- [Enunciado 1]: Atualize as entradas do início até a linha que contém "text_box Today’s meeting", inclusive, trocando "transcribe" por "copy" e mantendo todo o resto inalterado.

- [Texto de origem]:

Não a conheci, mal conheci a sua história assim como de tantas outras negras guerreiras que lutaram e resistiram através da arte, das ruas, das instâncias acadêmicas, políticas, sindicatos e tantos outros espaços sociais onde a disputa e a luta antirracista deve se fazer presente.
Os livros de história na escola nos privaram de conhecer as mais belas histórias e organizações das nossas guerreiras antecessoras, no combate a escravidão não lemos sobre Dandara ou sobre Teresa de Benguela, a televisão então, essa não há o que esperar! O local do negro como sendo um espaço subalternizado está cristalizado nas mídias hegemônicas. Invisibilizaram a história das nossas Neusa do Santos, Lélia Gonzales, Alzira Rufino, bell hook, Audre Lorde, Sueli Carneiro e tantas outras mulheres que tecem e teceram a nossa luta por garantia de direitos. Nós, mulheres negras e jovens não tivemos a oportunidade de conhecer ao longo da nossa vida essas trajetórias que nos acalentam até buscarmos os espaços de militância.

- [Enunciado 2]:
Responda com base no texto de origem:
(a) Sobre quais duas guerreiras do combate à escravidão o texto diz que não lemos?
(b) Segundo o texto, onde está cristalizado o local do negro como espaço subalternizado?
(c) O que, de acordo com o texto, nos privou de conhecer as histórias das guerreiras antecessoras?

- [Entradas fornecidas]:
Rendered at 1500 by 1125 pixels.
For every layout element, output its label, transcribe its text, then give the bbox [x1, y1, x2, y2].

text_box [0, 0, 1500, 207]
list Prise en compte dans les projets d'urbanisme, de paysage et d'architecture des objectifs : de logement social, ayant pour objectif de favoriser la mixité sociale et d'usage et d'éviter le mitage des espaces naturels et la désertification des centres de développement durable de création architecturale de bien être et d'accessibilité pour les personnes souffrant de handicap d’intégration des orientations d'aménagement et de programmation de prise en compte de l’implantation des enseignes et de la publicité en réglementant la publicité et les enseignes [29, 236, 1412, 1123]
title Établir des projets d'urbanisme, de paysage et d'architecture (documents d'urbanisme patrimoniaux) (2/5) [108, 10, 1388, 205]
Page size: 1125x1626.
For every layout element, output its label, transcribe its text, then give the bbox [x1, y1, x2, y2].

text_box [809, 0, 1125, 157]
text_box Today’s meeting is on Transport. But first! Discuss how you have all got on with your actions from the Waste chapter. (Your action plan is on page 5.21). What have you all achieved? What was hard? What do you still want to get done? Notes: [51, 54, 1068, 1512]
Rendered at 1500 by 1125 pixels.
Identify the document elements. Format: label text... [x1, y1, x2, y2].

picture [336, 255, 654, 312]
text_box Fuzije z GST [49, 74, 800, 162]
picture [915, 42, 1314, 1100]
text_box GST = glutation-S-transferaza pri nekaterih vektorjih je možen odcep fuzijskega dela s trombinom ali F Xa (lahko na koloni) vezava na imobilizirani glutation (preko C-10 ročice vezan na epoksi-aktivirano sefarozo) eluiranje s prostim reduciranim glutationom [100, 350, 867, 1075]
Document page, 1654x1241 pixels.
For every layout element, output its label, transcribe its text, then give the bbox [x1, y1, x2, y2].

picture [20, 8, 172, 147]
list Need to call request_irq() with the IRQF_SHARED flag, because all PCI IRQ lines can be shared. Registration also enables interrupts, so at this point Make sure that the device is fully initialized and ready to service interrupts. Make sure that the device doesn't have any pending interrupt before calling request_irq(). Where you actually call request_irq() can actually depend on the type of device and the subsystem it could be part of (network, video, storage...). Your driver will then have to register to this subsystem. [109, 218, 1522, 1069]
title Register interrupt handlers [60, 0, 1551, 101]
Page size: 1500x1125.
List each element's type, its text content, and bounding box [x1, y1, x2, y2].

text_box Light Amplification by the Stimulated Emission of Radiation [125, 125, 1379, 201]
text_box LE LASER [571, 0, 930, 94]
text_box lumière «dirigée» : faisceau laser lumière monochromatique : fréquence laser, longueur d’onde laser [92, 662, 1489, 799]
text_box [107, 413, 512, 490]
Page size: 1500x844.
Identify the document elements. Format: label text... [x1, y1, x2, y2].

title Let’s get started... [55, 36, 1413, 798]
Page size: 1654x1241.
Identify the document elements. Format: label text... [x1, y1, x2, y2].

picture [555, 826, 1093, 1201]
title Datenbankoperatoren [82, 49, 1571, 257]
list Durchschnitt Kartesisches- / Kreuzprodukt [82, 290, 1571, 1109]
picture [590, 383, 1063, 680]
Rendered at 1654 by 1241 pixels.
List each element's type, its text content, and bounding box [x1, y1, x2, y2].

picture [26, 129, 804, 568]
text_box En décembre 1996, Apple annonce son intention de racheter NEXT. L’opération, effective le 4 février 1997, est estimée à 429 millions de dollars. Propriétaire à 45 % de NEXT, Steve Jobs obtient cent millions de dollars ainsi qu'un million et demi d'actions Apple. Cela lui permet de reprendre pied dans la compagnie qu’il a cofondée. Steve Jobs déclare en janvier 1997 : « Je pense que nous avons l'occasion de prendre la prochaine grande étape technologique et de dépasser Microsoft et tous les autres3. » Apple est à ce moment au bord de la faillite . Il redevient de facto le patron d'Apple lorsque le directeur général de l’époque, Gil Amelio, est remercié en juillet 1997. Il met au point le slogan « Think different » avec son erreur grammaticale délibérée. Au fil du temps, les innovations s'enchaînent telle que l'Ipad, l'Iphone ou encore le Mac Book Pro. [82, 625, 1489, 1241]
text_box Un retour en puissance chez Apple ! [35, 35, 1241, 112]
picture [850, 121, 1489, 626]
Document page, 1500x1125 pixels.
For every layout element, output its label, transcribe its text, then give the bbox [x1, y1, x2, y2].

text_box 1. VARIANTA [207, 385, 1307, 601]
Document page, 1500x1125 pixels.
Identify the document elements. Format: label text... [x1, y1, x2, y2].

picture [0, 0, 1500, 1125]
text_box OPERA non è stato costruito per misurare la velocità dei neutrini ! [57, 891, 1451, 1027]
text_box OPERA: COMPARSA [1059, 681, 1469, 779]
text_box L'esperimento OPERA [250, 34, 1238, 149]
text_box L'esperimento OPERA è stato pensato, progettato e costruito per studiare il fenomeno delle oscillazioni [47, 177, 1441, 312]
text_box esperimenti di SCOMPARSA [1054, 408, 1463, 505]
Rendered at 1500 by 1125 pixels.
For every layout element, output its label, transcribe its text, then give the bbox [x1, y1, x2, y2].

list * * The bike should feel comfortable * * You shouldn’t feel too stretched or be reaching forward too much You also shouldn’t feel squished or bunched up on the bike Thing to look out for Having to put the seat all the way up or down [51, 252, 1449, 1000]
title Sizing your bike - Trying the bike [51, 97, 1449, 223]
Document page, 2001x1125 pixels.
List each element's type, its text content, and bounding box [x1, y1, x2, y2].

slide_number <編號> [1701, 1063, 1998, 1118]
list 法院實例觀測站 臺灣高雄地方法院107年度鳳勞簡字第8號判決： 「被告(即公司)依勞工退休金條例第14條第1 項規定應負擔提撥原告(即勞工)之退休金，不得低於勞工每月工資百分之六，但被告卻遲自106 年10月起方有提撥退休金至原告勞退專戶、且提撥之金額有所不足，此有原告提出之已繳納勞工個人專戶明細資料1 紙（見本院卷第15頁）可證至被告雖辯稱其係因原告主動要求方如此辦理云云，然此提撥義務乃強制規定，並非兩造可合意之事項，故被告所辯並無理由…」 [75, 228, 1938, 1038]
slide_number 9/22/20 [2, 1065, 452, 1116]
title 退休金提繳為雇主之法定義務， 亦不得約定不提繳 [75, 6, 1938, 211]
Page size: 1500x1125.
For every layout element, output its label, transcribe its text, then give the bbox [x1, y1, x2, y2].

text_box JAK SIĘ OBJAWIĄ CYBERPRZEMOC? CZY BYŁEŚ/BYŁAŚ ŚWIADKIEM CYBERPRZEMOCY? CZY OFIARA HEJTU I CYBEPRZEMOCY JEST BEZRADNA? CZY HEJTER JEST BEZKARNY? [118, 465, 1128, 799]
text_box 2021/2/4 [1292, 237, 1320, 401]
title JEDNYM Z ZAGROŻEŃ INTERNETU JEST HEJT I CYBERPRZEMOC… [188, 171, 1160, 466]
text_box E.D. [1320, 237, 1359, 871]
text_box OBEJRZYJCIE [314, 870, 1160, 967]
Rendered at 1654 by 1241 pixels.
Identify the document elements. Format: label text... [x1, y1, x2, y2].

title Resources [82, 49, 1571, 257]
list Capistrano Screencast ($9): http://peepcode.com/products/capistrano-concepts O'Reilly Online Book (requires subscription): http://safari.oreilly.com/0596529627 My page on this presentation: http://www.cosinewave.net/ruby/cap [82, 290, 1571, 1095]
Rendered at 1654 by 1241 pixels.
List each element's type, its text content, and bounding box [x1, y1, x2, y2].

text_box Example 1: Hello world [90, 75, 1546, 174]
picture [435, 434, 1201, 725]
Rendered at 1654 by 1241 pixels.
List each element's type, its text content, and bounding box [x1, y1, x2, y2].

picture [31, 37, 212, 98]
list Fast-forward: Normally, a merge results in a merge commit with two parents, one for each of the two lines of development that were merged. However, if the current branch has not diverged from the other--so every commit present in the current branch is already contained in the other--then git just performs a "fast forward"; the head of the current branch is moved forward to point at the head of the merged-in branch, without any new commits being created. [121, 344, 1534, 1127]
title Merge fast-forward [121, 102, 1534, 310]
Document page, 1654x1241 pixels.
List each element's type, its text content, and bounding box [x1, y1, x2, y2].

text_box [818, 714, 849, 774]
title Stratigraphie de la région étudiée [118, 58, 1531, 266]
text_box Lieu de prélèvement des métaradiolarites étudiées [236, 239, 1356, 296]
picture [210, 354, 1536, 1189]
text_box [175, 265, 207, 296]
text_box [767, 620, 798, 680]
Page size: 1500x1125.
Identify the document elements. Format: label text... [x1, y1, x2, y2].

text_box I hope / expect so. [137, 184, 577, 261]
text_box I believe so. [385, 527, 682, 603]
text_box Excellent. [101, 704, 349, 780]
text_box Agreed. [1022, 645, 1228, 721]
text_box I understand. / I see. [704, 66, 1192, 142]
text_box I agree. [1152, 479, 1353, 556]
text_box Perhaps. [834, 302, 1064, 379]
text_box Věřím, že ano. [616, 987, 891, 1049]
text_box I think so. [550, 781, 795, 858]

- [Resposta do exercício 1]:
Rendered at 1500 by 1125 pixels.
For every layout element, output its label, copy its text, then give the bbox [x1, y1, x2, y2].

text_box [0, 0, 1500, 207]
list Prise en compte dans les projets d'urbanisme, de paysage et d'architecture des objectifs : de logement social, ayant pour objectif de favoriser la mixité sociale et d'usage et d'éviter le mitage des espaces naturels et la désertification des centres de développement durable de création architecturale de bien être et d'accessibilité pour les personnes souffrant de handicap d’intégration des orientations d'aménagement et de programmation de prise en compte de l’implantation des enseignes et de la publicité en réglementant la publicité et les enseignes [29, 236, 1412, 1123]
title Établir des projets d'urbanisme, de paysage et d'architecture (documents d'urbanisme patrimoniaux) (2/5) [108, 10, 1388, 205]
Page size: 1125x1626.
For every layout element, output its label, copy its text, then give the bbox [x1, y1, x2, y2].

text_box [809, 0, 1125, 157]
text_box Today’s meeting is on Transport. But first! Discuss how you have all got on with your actions from the Waste chapter. (Your action plan is on page 5.21). What have you all achieved? What was hard? What do you still want to get done? Notes: [51, 54, 1068, 1512]

- [Resposta do exercício 2]:
(a) Dandara e Teresa de Benguela.
(b) Nas mídias hegemônicas.
(c) Os livros de história na escola.